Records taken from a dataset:
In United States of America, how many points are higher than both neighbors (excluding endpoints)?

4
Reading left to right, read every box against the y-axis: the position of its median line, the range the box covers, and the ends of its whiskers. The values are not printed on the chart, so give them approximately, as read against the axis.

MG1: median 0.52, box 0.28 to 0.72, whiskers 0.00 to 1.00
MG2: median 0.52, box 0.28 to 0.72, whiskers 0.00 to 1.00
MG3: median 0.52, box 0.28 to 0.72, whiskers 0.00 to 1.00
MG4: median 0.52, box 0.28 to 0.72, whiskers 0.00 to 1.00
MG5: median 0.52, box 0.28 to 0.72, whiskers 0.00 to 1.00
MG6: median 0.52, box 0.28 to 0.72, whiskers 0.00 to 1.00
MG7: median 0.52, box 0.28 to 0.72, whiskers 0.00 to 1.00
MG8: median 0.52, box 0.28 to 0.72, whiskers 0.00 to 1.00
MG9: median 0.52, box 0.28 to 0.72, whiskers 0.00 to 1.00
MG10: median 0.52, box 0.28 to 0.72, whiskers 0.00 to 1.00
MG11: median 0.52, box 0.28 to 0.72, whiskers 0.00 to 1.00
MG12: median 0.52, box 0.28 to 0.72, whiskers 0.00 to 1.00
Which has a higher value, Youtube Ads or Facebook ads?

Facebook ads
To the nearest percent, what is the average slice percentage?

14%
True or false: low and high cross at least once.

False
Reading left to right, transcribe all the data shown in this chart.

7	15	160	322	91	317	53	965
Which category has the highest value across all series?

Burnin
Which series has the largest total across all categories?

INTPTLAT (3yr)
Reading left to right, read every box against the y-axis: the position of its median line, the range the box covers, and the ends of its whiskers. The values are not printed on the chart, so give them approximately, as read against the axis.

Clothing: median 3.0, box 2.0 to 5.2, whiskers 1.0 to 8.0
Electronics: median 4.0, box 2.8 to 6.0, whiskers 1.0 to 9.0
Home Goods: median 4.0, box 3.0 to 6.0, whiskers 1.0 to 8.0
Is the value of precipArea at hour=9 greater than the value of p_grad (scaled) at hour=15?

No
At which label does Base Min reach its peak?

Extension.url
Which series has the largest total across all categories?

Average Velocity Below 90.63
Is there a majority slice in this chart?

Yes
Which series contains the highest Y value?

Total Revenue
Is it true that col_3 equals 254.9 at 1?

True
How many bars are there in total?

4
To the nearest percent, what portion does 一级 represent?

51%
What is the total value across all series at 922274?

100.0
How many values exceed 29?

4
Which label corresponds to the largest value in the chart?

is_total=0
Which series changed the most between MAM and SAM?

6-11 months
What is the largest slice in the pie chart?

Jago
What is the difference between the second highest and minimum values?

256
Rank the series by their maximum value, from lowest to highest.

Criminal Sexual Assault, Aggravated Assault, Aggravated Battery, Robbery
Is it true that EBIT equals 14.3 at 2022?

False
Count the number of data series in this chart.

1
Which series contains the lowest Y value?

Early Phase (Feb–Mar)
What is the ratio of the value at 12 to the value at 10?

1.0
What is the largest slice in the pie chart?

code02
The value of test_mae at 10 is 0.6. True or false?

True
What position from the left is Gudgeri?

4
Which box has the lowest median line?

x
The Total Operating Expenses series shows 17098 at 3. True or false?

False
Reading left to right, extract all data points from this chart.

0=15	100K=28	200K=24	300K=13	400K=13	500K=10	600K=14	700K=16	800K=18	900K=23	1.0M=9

**Task goal:** Repeat every line of the material above verbatim, from the first line through the last, without changing anything.

**Answer space:**
In United States of America, how many points are higher than both neighbors (excluding endpoints)?

4
Reading left to right, read every box against the y-axis: the position of its median line, the range the box covers, and the ends of its whiskers. The values are not printed on the chart, so give them approximately, as read against the axis.

MG1: median 0.52, box 0.28 to 0.72, whiskers 0.00 to 1.00
MG2: median 0.52, box 0.28 to 0.72, whiskers 0.00 to 1.00
MG3: median 0.52, box 0.28 to 0.72, whiskers 0.00 to 1.00
MG4: median 0.52, box 0.28 to 0.72, whiskers 0.00 to 1.00
MG5: median 0.52, box 0.28 to 0.72, whiskers 0.00 to 1.00
MG6: median 0.52, box 0.28 to 0.72, whiskers 0.00 to 1.00
MG7: median 0.52, box 0.28 to 0.72, whiskers 0.00 to 1.00
MG8: median 0.52, box 0.28 to 0.72, whiskers 0.00 to 1.00
MG9: median 0.52, box 0.28 to 0.72, whiskers 0.00 to 1.00
MG10: median 0.52, box 0.28 to 0.72, whiskers 0.00 to 1.00
MG11: median 0.52, box 0.28 to 0.72, whiskers 0.00 to 1.00
MG12: median 0.52, box 0.28 to 0.72, whiskers 0.00 to 1.00
Which has a higher value, Youtube Ads or Facebook ads?

Facebook ads
To the nearest percent, what is the average slice percentage?

14%
True or false: low and high cross at least once.

False
Reading left to right, transcribe all the data shown in this chart.

7	15	160	322	91	317	53	965
Which category has the highest value across all series?

Burnin
Which series has the largest total across all categories?

INTPTLAT (3yr)
Reading left to right, read every box against the y-axis: the position of its median line, the range the box covers, and the ends of its whiskers. The values are not printed on the chart, so give them approximately, as read against the axis.

Clothing: median 3.0, box 2.0 to 5.2, whiskers 1.0 to 8.0
Electronics: median 4.0, box 2.8 to 6.0, whiskers 1.0 to 9.0
Home Goods: median 4.0, box 3.0 to 6.0, whiskers 1.0 to 8.0
Is the value of precipArea at hour=9 greater than the value of p_grad (scaled) at hour=15?

No
At which label does Base Min reach its peak?

Extension.url
Which series has the largest total across all categories?

Average Velocity Below 90.63
Is there a majority slice in this chart?

Yes
Which series contains the highest Y value?

Total Revenue
Is it true that col_3 equals 254.9 at 1?

True
How many bars are there in total?

4
To the nearest percent, what portion does 一级 represent?

51%
What is the total value across all series at 922274?

100.0
How many values exceed 29?

4
Which label corresponds to the largest value in the chart?

is_total=0
Which series changed the most between MAM and SAM?

6-11 months
What is the largest slice in the pie chart?

Jago
What is the difference between the second highest and minimum values?

256
Rank the series by their maximum value, from lowest to highest.

Criminal Sexual Assault, Aggravated Assault, Aggravated Battery, Robbery
Is it true that EBIT equals 14.3 at 2022?

False
Count the number of data series in this chart.

1
Which series contains the lowest Y value?

Early Phase (Feb–Mar)
What is the ratio of the value at 12 to the value at 10?

1.0
What is the largest slice in the pie chart?

code02
The value of test_mae at 10 is 0.6. True or false?

True
What position from the left is Gudgeri?

4
Which box has the lowest median line?

x
The Total Operating Expenses series shows 17098 at 3. True or false?

False
Reading left to right, extract all data points from this chart.

0=15	100K=28	200K=24	300K=13	400K=13	500K=10	600K=14	700K=16	800K=18	900K=23	1.0M=9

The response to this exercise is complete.